## Exercise directions
Drop every picture, then repeat the records exactly.

## Collected data
=== Section Start ===

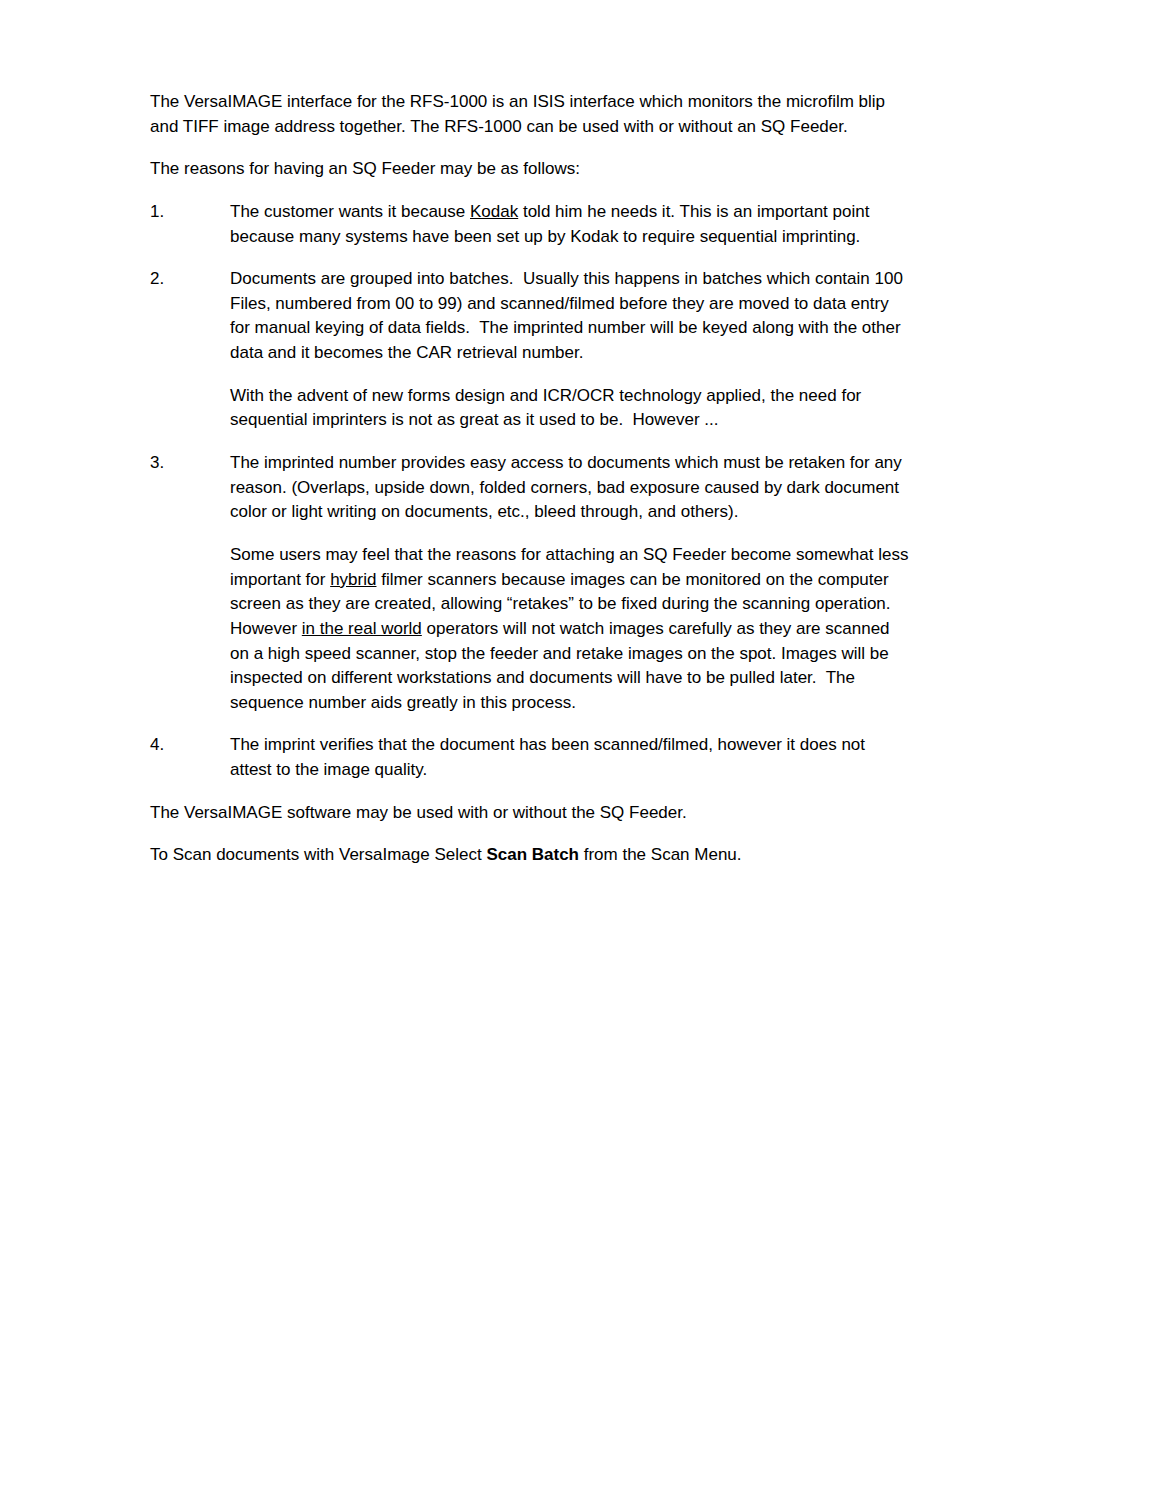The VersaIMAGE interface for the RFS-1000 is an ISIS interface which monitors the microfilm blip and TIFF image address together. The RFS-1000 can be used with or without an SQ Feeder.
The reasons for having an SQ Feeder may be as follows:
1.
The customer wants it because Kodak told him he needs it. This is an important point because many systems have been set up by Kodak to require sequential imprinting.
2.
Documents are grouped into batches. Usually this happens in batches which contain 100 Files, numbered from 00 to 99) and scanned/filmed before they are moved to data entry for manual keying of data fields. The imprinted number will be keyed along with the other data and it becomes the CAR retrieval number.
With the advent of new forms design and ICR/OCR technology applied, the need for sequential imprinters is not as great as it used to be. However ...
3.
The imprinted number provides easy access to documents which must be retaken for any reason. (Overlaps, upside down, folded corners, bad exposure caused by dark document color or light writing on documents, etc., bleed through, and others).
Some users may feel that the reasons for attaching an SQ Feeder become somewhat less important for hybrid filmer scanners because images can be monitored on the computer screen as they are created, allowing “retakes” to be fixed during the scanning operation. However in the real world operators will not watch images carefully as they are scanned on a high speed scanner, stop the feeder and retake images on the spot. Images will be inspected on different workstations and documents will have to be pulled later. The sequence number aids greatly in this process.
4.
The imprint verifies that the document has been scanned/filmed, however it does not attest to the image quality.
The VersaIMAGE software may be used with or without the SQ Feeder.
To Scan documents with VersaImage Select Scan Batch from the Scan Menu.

=== Section End ===

## Solution
The VersaIMAGE interface for the RFS-1000 is an ISIS interface which monitors the microfilm blip and TIFF image address together. The RFS-1000 can be used with or without an SQ Feeder.
The reasons for having an SQ Feeder may be as follows:
1.
The customer wants it because Kodak told him he needs it. This is an important point because many systems have been set up by Kodak to require sequential imprinting.
2.
Documents are grouped into batches. Usually this happens in batches which contain 100 Files, numbered from 00 to 99) and scanned/filmed before they are moved to data entry for manual keying of data fields. The imprinted number will be keyed along with the other data and it becomes the CAR retrieval number.
With the advent of new forms design and ICR/OCR technology applied, the need for sequential imprinters is not as great as it used to be. However ...
3.
The imprinted number provides easy access to documents which must be retaken for any reason. (Overlaps, upside down, folded corners, bad exposure caused by dark document color or light writing on documents, etc., bleed through, and others).
Some users may feel that the reasons for attaching an SQ Feeder become somewhat less important for hybrid filmer scanners because images can be monitored on the computer screen as they are created, allowing “retakes” to be fixed during the scanning operation. However in the real world operators will not watch images carefully as they are scanned on a high speed scanner, stop the feeder and retake images on the spot. Images will be inspected on different workstations and documents will have to be pulled later. The sequence number aids greatly in this process.
4.
The imprint verifies that the document has been scanned/filmed, however it does not attest to the image quality.
The VersaIMAGE software may be used with or without the SQ Feeder.
To Scan documents with VersaImage Select Scan Batch from the Scan Menu.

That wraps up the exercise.